Carson surges survivor support
Surviving spouse Charlene Westbrook listens to Richard R. Stites describe a photograph of his son on the Wall of Remembrance inside the Fallen Heroes Family Center at Fort Carson, Colo., Oct. 14.

FORT CARSON, Colo. - A ribbon-cutting ceremony revealed a renovated Fallen Heroes Family Center at Fort Carson, Colo., Oct. 14, in support of the installation's recently established Survivor Outreach Services.

"The mission of Survivor Outreach Services is to expand and improve services to survivors," said Col. Robert McLaughlin, garrison commander, standing at an outdoor podium facing community leaders, supporters, volunteers and several survivors of deceased servicemembers.

"We'll improve responsiveness and streamline the assistance process for families of the fallen," said McLaughlin. He highlighted the need for "programs with passion" to keep survivors connected to the Army. "Most importantly, we'll ensure continuity for those who care so much.

"We never leave a fallen comrade or their family and this is our commitment to them," said McLaughlin, who described the outreach services as caring, committed and survivor-orientated. He said the center supports a five-state area: Colorado, Wyoming, South Dakota, North Dakota and Utah.

"This program had been needed for a long time," said Angela Gunn, SOS interim program manager. "Survivors had felt cut off from the military - that's a lot of the feedback we got," referring to focus groups at Fort Carson in 2009.

"They are grateful to have a place to come to now," says Gunn, "a place that focuses on their needs and what they're going through. They have staff that's sensitive to their needs."

The Fallen Heroes Family Center began as the Carson House in 1946, according to Nannette Byrne-Haupt, SOS family support coordinator and surviving spouse of Staff Sgt. Ryan E. Haupt, who died in 2006 of wounds from a blast in Baqubah, Iraq.

"The Carson House was a facility designed to accommodate military families in transition," said Byrne-Haupt. "The former Carson House continues to stand tall by providing long-term care for our families of the fallen."

Community philanthropy represents roughly 85-90 percent of the structural upgrades and added furnishings, according to Byrne-Haupt. Donations of funds, supplies and labor poured in from nearly 60 organizations and individuals, as well as numerous others who volunteered but never left their names.

Following the ribbon cutting, a guided tour explained the modernized, single-story rambler, where survivors seek out support groups or one-on-one counselors - or simply relax in a home-like atmosphere.

Visitors strolled through various areas allocated for an assortment of purposes. The main entry and waiting area connects to a kitchen with stainless steel appliances and a bistro-style dining area.

Smiles lit up the resource library and relaxation room, where a 42-inch LCD television and two massaging recliner chairs temporarily sideline worries and rub out tensions.

Two bookshelves are ready to hold literature and music.

A meeting room combines wood panel floors and soft couches, neighbored by a kids' room garnished with toys and video games.
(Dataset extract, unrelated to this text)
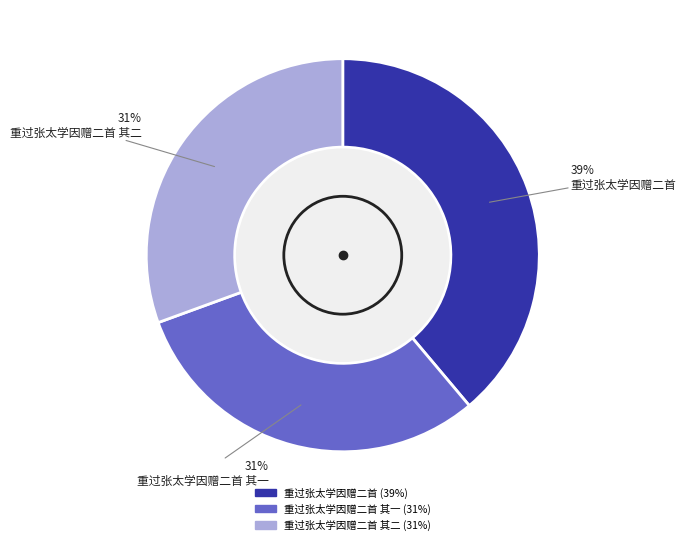

To the nearest percent, what is the average slice percentage?

33%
Survivors are encouraged to provide photographs for the Wall of Remembrance.

During the opening, 21 portraits hung under the heading: "Remember the Love, Celebrate the Life, Share the Journey."

"Contributing to the Wall of Remembrance is a nice segue into the program," says Byrne-Haupt. "It personalizes the program ... it makes them feel welcomed."

"All the people here are loved by their families," said Richard Stites, while standing in front of the Wall of Remembrance. "They are all important." Stites posted a photograph of his son, Pvt. Nolan Stites, who died of suicide in 2000. He encourages survivors to discuss their traumatic losses.

Trees have been planted to honor fallen heroes in the backyard serenity garden, which basks in a majestic view of the Rocky Mountains. Memorial bricks will soon be placed with names and messages, according to Byrne-Haupt.

"We now have a home for survivors to help in healing," said McLaughlin. Volunteers helped construct the center and they're needed to sustain it, he said.

Byrne-Haupt is writing memorandums of agreement to enlist the on-site assistance of several nonprofit organizations, each dedicated to helping families cope after a catastrophic loss. Committees will meet regularly to discuss services, to include mentoring, remembrance and outreach initiatives.

SOS is an Armywide program headed by Installation Management Command; Family and Morale, Welfare and Recreation Command; Casualty and Mortuary Affairs Operation Center; Army National Guard; and Army Reserve.